Wednesday

23 November 2011

"Many who are first will be last, and the last will be first." (v. 30)

Background

We may have heard these passages hundreds of times, but still we struggle to get past the obvious meaning; the same meaning that the rich young ruler has only just struggled with earlier in the chapter. We can assume that the Gospel-writer Matthew meant for these passages to enlighten each other, and so we happily take the meaning that wealth, possessions or luggage will stop us from entering God's kingdom. But the final verse of chapter 19 (see above) makes a further point, which although explained in chapter 20 through a parable (Matthew 20:1-16), is curious for its placement here. The disciples are told by Jesus that their places in heaven are secure, and in fact, their roles will be very important - to judge the 12 tribes of Israel. The assumption here is that they have been in a lowly position and suffered accordingly, and their reward after the "renewal of all things" (v. 28) will be perhaps the highest roles in heaven aside from that of the Trinity.

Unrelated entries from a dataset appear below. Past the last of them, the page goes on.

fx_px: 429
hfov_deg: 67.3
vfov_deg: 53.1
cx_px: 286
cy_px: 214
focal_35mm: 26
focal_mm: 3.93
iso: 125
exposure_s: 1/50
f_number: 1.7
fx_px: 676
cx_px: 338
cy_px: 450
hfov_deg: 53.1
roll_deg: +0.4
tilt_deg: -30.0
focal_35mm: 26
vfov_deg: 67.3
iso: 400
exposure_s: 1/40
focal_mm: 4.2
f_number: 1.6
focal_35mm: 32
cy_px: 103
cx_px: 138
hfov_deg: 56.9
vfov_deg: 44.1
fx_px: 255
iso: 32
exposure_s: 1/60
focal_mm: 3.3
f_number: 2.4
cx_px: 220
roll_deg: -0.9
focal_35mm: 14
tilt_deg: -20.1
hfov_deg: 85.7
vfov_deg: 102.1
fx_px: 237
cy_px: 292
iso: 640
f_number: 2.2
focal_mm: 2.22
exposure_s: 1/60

The philosopher Nietzsche felt particularly irate about this teaching. Nietzsche felt that Christ's teachings were at odds with his own thoughts about self-motivation. While Nietzsche was very insistent that the weak would only learn to be strong through suffering and hardships, he felt that Jesus' teaching here, and in other parts of the Gospels allowed 'the last' of society to 'take it easy', assured of their salvation, and in fact, their place at the head of the heavenly queue. However, as much as we might admire Nietzsche's self-motivation, we have to note that this isn't what Jesus has said here - he very clearly shows the costs of following him; leaving houses, mothers, fathers, sisters and brothers (verse 29). And furthermore, it's very clear that the disciples did not choose this path because of what Jesus had promised them in the afterlife. Peter's question in verse 27 appears to have a desperate tone, as he is suddenly faced with the prospect of nothing, and with nothing to fall back on. But of course, Jesus tells his friends "for God all things are possible" (v. 26).

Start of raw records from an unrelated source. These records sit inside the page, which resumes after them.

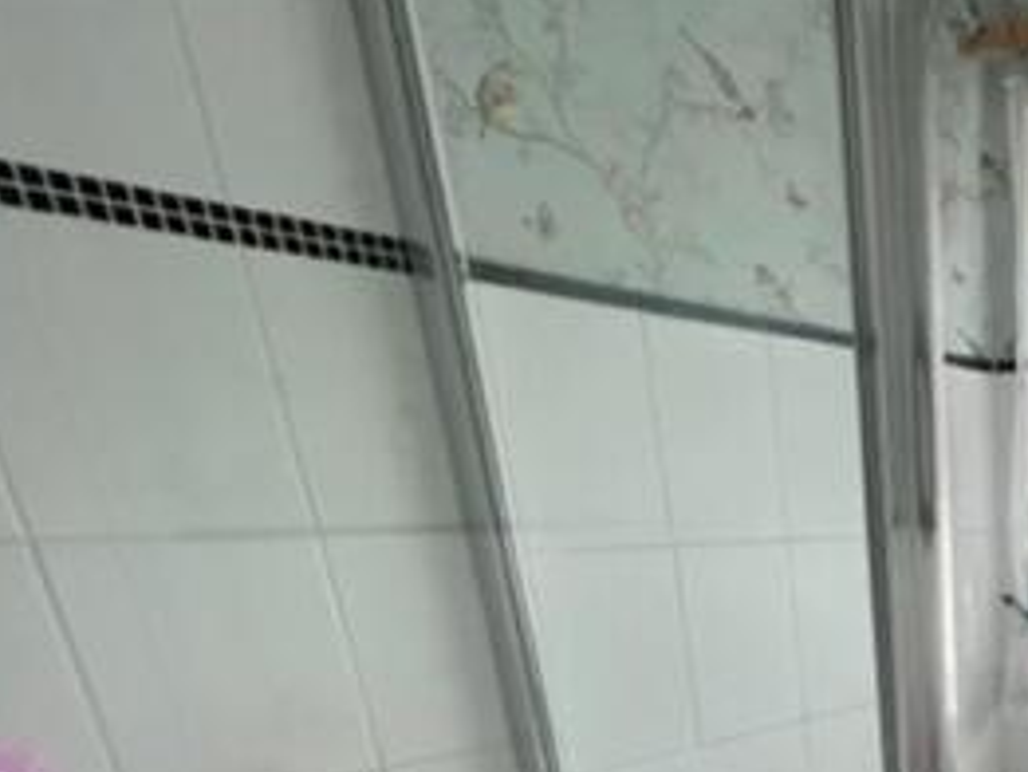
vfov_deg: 39.7
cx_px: 1097
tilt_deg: -21.6
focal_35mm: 29
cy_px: 841
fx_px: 862
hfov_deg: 47.3
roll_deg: -1.2
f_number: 1.8
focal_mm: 1.57
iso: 32
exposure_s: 1/240
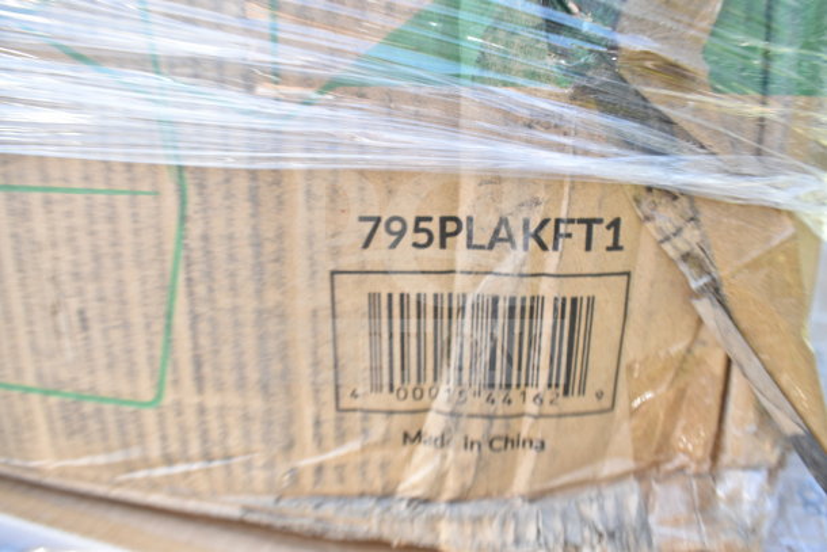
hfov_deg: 61.9
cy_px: 276
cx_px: 414
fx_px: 689
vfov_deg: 43.6
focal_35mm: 30
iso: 200
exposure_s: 1/100
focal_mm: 20
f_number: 5
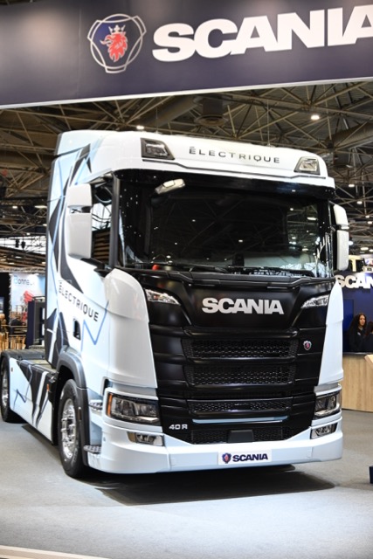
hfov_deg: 27.0
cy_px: 280
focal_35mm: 50
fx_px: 777
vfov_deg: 39.6
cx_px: 186
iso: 1400
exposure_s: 1/125
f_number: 5.6
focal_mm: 50
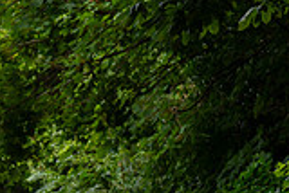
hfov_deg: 8.1
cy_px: 302
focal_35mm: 253
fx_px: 2033
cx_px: 275
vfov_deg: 5.4
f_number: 3.5
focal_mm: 70
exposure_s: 1/800
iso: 400
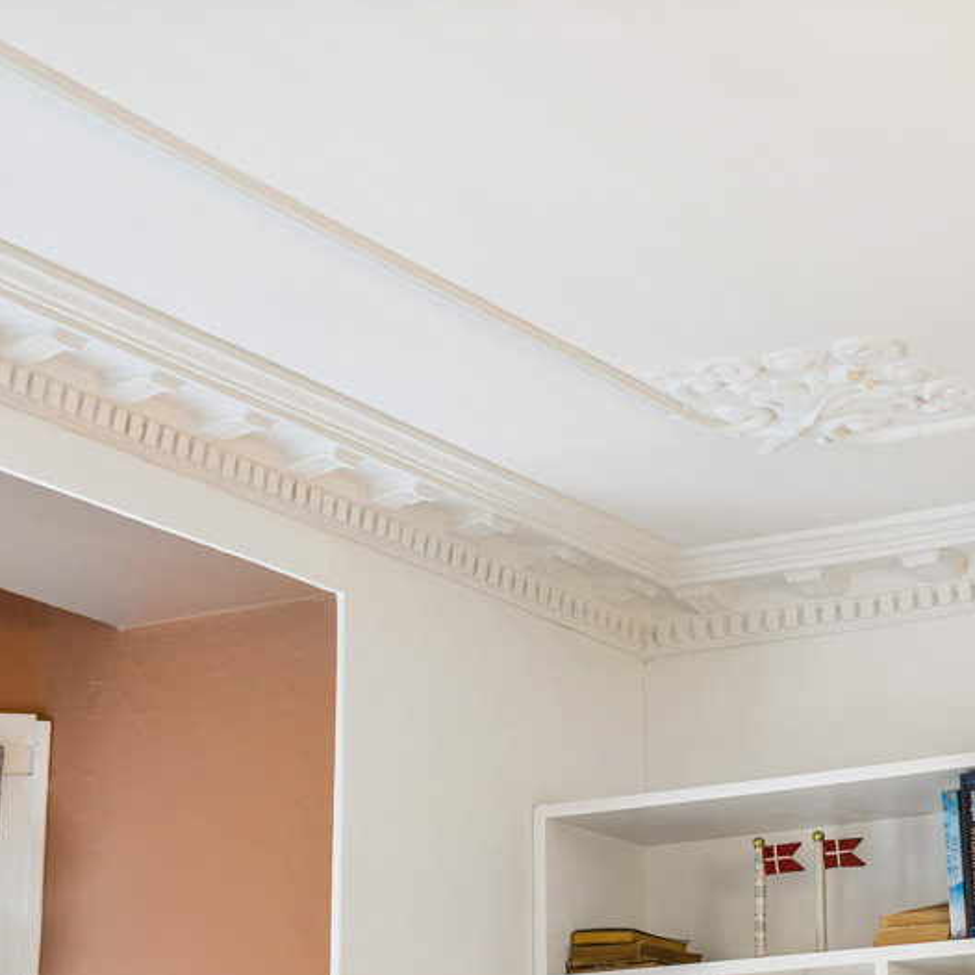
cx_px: 591
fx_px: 3091
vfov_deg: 17.9
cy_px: 488
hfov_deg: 17.9
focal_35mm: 97
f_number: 2.8
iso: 400
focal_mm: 50
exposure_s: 1/20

The obvious meaning of this text is clear - we should not value our things above our journey with God. But the underlying message is even more thorough. We should not value anything above our journey with God. All else can go, or fail or let us down, but God's path remains throughout. If we trust that, then no matter how different our world may look in the future, or may now look compared to what we envisaged, that most steadfast of foundations will always be in place, and our lives, in God's love, can never be lost in the midst of circumstance.

To Ponder

What motivates you? How does it make you feel to know that whatever else changes, Christ will always remain?

If you do suffer hardships, how does Jesus' life help you to be consoled?